- What you should do -
Produce a word-for-word copy of the data below.

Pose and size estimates
* * * * * * *

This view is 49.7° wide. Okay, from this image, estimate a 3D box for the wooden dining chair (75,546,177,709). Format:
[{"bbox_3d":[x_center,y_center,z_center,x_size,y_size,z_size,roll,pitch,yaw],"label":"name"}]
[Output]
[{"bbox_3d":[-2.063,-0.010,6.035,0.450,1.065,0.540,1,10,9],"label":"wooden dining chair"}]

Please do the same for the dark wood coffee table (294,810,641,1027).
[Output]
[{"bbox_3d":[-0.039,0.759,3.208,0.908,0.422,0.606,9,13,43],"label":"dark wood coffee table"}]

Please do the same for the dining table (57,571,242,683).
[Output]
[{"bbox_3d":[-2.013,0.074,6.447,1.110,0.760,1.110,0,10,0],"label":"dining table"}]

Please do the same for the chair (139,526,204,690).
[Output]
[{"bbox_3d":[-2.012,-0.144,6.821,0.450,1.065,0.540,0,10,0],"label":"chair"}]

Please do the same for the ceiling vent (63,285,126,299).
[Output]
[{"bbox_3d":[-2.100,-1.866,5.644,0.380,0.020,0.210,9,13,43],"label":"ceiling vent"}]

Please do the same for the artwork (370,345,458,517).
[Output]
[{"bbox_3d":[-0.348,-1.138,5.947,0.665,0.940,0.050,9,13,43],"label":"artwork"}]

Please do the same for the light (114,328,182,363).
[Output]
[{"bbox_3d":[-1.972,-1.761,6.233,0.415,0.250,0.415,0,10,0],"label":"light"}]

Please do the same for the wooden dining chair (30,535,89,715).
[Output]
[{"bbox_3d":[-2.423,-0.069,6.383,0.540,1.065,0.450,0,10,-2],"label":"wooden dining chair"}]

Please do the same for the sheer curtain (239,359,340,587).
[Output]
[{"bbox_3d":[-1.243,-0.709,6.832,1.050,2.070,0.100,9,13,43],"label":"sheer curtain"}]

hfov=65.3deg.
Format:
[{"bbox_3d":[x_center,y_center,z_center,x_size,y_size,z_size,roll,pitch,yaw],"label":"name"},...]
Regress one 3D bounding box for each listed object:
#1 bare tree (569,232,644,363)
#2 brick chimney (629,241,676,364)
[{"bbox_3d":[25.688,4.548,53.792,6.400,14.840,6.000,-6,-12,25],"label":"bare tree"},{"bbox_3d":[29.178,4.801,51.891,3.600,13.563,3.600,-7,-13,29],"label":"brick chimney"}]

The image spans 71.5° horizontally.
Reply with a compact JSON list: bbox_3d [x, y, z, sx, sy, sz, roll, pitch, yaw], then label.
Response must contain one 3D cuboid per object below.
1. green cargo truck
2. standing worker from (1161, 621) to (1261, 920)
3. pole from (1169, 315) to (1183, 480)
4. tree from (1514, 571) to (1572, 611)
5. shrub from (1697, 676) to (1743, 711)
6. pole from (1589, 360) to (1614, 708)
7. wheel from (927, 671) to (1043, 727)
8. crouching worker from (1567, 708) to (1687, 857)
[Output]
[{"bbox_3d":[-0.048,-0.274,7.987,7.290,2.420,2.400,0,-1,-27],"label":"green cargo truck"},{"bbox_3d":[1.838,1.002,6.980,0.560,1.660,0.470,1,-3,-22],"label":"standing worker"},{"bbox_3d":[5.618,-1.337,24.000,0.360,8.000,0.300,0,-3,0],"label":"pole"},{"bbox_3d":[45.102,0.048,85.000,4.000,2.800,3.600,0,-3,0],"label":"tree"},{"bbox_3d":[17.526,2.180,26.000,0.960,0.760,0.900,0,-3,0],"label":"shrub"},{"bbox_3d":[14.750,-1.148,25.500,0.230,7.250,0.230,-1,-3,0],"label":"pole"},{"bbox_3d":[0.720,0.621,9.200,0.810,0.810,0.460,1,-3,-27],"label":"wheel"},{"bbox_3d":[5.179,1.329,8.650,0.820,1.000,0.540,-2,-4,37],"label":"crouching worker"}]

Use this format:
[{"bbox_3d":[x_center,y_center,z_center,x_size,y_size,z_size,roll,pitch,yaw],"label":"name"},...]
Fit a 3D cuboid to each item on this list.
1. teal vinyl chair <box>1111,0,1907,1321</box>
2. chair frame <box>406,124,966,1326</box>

* * * * * * *

- Exercise answer -
This view is 49.7° wide. Okay, from this image, estimate a 3D box for the wooden dining chair (75,546,177,709). Format:
[{"bbox_3d":[x_center,y_center,z_center,x_size,y_size,z_size,roll,pitch,yaw],"label":"name"}]
[Output]
[{"bbox_3d":[-2.063,-0.010,6.035,0.450,1.065,0.540,1,10,9],"label":"wooden dining chair"}]

Please do the same for the dark wood coffee table (294,810,641,1027).
[Output]
[{"bbox_3d":[-0.039,0.759,3.208,0.908,0.422,0.606,9,13,43],"label":"dark wood coffee table"}]

Please do the same for the dining table (57,571,242,683).
[Output]
[{"bbox_3d":[-2.013,0.074,6.447,1.110,0.760,1.110,0,10,0],"label":"dining table"}]

Please do the same for the chair (139,526,204,690).
[Output]
[{"bbox_3d":[-2.012,-0.144,6.821,0.450,1.065,0.540,0,10,0],"label":"chair"}]

Please do the same for the ceiling vent (63,285,126,299).
[Output]
[{"bbox_3d":[-2.100,-1.866,5.644,0.380,0.020,0.210,9,13,43],"label":"ceiling vent"}]

Please do the same for the artwork (370,345,458,517).
[Output]
[{"bbox_3d":[-0.348,-1.138,5.947,0.665,0.940,0.050,9,13,43],"label":"artwork"}]

Please do the same for the light (114,328,182,363).
[Output]
[{"bbox_3d":[-1.972,-1.761,6.233,0.415,0.250,0.415,0,10,0],"label":"light"}]

Please do the same for the wooden dining chair (30,535,89,715).
[Output]
[{"bbox_3d":[-2.423,-0.069,6.383,0.540,1.065,0.450,0,10,-2],"label":"wooden dining chair"}]

Please do the same for the sheer curtain (239,359,340,587).
[Output]
[{"bbox_3d":[-1.243,-0.709,6.832,1.050,2.070,0.100,9,13,43],"label":"sheer curtain"}]

hfov=65.3deg.
Format:
[{"bbox_3d":[x_center,y_center,z_center,x_size,y_size,z_size,roll,pitch,yaw],"label":"name"},...]
Regress one 3D bounding box for each listed object:
#1 bare tree (569,232,644,363)
#2 brick chimney (629,241,676,364)
[{"bbox_3d":[25.688,4.548,53.792,6.400,14.840,6.000,-6,-12,25],"label":"bare tree"},{"bbox_3d":[29.178,4.801,51.891,3.600,13.563,3.600,-7,-13,29],"label":"brick chimney"}]

The image spans 71.5° horizontally.
Reply with a compact JSON list: bbox_3d [x, y, z, sx, sy, sz, roll, pitch, yaw], then label.
Response must contain one 3D cuboid per object below.
1. green cargo truck
2. standing worker from (1161, 621) to (1261, 920)
3. pole from (1169, 315) to (1183, 480)
4. tree from (1514, 571) to (1572, 611)
5. shrub from (1697, 676) to (1743, 711)
6. pole from (1589, 360) to (1614, 708)
7. wheel from (927, 671) to (1043, 727)
8. crouching worker from (1567, 708) to (1687, 857)
[Output]
[{"bbox_3d":[-0.048,-0.274,7.987,7.290,2.420,2.400,0,-1,-27],"label":"green cargo truck"},{"bbox_3d":[1.838,1.002,6.980,0.560,1.660,0.470,1,-3,-22],"label":"standing worker"},{"bbox_3d":[5.618,-1.337,24.000,0.360,8.000,0.300,0,-3,0],"label":"pole"},{"bbox_3d":[45.102,0.048,85.000,4.000,2.800,3.600,0,-3,0],"label":"tree"},{"bbox_3d":[17.526,2.180,26.000,0.960,0.760,0.900,0,-3,0],"label":"shrub"},{"bbox_3d":[14.750,-1.148,25.500,0.230,7.250,0.230,-1,-3,0],"label":"pole"},{"bbox_3d":[0.720,0.621,9.200,0.810,0.810,0.460,1,-3,-27],"label":"wheel"},{"bbox_3d":[5.179,1.329,8.650,0.820,1.000,0.540,-2,-4,37],"label":"crouching worker"}]

Use this format:
[{"bbox_3d":[x_center,y_center,z_center,x_size,y_size,z_size,roll,pitch,yaw],"label":"name"},...]
Fit a 3D cuboid to each item on this list.
1. teal vinyl chair <box>1111,0,1907,1321</box>
2. chair frame <box>406,124,966,1326</box>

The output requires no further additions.